3. La demanderesse supporte les frais, fixés à 620 EUR.
MOTIFS
Le 13/04/2021, l’opposante a formé une opposition contre une partie des produits et services de la demande de marque de l’Union européenne no 18 354 849 PAYWISER (marque verbale), tous les produits et services compris dans les classes 9 et 42. L’opposition est fondée sur l’enregistrement international désignant l’Union européenne no 1 501 085, Wiserpay (marque verbale). L’opposante a invoqué l’article 8, paragraphe 1, point b) du RMUE.

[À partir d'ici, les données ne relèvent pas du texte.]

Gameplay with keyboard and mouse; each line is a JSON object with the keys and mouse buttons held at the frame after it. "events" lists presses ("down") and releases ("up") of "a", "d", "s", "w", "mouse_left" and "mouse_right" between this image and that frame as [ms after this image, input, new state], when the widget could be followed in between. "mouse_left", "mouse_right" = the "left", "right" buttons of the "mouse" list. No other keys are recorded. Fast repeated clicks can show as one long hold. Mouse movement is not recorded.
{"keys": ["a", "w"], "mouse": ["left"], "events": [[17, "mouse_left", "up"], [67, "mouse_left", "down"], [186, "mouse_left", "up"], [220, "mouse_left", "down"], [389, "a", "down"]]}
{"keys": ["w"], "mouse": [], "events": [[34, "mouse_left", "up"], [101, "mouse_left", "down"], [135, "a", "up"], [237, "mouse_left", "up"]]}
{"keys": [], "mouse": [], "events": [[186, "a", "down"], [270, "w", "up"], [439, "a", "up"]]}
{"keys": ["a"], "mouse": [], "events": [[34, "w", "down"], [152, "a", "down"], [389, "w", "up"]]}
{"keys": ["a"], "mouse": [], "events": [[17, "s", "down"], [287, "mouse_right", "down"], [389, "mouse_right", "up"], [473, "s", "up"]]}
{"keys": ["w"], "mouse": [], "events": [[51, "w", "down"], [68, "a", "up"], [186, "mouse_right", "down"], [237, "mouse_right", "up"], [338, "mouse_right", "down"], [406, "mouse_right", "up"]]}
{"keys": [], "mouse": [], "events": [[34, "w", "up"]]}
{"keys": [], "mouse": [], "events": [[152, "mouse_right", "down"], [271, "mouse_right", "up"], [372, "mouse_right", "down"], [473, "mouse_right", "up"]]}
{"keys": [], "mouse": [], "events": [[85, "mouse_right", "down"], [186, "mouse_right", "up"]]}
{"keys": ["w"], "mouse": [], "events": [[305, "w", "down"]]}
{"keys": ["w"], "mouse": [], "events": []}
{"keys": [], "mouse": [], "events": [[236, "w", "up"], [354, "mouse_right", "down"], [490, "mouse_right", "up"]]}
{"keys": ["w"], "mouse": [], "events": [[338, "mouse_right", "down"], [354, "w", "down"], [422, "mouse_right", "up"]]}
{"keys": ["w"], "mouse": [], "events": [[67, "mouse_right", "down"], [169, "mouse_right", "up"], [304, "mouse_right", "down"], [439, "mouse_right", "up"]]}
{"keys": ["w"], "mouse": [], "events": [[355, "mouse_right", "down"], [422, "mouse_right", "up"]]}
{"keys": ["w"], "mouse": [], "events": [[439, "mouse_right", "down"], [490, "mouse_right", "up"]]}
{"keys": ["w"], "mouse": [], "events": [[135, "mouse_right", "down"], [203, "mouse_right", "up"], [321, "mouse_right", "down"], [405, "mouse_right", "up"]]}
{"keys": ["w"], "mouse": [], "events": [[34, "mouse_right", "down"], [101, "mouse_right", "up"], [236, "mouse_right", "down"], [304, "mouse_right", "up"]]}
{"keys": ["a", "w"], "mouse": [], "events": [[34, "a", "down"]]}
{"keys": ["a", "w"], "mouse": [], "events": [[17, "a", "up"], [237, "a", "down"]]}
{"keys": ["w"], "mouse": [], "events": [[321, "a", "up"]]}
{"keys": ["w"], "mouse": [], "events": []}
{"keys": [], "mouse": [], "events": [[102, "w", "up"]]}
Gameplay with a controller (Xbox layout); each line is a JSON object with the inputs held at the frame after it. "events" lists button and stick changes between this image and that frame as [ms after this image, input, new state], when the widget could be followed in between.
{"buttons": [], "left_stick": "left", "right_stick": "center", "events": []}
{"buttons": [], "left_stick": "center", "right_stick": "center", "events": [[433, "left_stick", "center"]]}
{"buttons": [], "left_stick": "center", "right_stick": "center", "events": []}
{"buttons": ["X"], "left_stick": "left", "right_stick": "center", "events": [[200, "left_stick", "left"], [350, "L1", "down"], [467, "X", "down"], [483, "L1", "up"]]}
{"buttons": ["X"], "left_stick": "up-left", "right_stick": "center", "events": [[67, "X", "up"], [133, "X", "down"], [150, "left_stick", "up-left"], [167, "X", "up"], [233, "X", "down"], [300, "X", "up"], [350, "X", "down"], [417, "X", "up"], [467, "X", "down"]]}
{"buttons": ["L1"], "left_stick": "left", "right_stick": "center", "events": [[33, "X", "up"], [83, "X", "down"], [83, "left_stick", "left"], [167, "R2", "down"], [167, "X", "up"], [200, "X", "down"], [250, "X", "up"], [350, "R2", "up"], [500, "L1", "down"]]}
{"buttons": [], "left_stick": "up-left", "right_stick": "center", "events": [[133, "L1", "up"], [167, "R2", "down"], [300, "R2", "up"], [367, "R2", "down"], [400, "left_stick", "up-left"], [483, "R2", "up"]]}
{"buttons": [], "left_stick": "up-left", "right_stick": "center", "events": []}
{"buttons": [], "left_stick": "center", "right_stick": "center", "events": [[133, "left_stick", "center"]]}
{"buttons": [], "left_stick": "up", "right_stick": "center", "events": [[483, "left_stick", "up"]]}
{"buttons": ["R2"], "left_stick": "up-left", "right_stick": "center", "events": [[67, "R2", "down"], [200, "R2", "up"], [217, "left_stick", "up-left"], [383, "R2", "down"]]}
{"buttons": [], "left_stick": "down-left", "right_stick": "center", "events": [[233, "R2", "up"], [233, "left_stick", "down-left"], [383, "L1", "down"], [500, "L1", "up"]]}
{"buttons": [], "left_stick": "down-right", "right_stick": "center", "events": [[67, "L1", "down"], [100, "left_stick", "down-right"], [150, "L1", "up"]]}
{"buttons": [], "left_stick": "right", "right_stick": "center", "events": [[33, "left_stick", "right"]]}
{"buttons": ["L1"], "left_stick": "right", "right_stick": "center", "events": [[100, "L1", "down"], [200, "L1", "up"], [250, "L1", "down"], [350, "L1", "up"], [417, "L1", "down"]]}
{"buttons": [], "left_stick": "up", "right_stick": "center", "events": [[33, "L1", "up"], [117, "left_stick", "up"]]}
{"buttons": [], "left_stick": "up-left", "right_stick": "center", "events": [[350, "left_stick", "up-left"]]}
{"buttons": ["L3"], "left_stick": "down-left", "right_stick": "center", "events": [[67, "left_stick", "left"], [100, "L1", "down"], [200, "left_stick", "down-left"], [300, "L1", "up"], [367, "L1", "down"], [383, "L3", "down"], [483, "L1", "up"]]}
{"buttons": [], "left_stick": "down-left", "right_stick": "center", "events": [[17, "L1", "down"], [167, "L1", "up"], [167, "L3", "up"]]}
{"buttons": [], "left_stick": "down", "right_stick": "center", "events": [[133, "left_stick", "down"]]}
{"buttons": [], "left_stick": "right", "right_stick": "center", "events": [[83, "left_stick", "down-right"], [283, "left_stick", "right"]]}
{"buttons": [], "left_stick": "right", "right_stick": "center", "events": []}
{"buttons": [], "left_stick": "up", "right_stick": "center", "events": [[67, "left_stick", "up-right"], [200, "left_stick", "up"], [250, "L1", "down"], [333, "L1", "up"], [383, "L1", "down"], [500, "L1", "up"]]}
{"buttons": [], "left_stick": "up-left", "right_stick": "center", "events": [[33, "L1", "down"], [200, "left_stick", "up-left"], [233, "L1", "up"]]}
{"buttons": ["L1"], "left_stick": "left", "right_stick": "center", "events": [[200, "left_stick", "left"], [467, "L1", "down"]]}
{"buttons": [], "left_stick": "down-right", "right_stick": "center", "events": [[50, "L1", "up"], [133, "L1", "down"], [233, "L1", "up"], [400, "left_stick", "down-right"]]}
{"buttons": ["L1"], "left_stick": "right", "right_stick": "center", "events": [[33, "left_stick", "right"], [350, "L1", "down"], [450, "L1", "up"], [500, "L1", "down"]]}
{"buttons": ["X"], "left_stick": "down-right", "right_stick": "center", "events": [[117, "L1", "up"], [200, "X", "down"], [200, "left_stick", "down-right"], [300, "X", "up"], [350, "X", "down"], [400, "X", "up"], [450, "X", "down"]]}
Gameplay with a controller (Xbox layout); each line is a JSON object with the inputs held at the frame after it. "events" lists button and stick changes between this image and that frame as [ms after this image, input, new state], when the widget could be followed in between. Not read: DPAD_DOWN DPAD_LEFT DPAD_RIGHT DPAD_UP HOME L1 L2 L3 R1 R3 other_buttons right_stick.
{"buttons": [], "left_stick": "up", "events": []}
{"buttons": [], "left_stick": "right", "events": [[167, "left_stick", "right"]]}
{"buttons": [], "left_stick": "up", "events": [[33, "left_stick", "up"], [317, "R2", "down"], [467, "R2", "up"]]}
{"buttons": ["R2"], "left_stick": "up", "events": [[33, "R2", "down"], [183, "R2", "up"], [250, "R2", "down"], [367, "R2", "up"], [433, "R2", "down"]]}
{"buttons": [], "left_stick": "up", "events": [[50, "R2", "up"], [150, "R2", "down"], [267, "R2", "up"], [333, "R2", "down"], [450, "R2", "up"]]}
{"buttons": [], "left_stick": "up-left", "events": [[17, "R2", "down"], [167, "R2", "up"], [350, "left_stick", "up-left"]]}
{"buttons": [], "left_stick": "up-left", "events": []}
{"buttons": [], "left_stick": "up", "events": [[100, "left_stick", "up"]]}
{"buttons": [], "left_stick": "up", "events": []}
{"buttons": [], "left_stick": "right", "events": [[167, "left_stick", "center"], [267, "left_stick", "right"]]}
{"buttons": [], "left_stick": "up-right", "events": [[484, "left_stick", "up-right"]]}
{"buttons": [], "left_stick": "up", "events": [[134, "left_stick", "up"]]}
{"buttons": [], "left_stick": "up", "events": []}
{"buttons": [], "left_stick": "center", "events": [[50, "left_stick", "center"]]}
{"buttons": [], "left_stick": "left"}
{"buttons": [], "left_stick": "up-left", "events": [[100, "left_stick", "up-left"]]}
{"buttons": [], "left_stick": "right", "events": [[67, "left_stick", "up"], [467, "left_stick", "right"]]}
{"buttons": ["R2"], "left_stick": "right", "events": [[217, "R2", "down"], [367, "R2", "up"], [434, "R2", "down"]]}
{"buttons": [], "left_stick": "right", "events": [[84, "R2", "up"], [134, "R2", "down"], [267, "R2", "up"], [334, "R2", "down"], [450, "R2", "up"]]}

Risque de confusion — article 8, paragraphe 1, point b), du RMUE
Constitue un risque de confusion le risque que le public puisse croire que les produits ou les services en cause, dans l’hypothèse où ils portent les marques en question, proviennent de la même entreprise ou, le cas échéant, d’entreprises liées économiquement. L’existence d’un risque de confusion dépend de l’appréciation, lors d’une évaluation globale, de plusieurs facteurs interdépendants. Ces facteurs incluent la similitude des signes, la similitude des produits et services, le caractère distinctif de la marque antérieure, les éléments distinctifs et dominants des signes en conflit et le public pertinent.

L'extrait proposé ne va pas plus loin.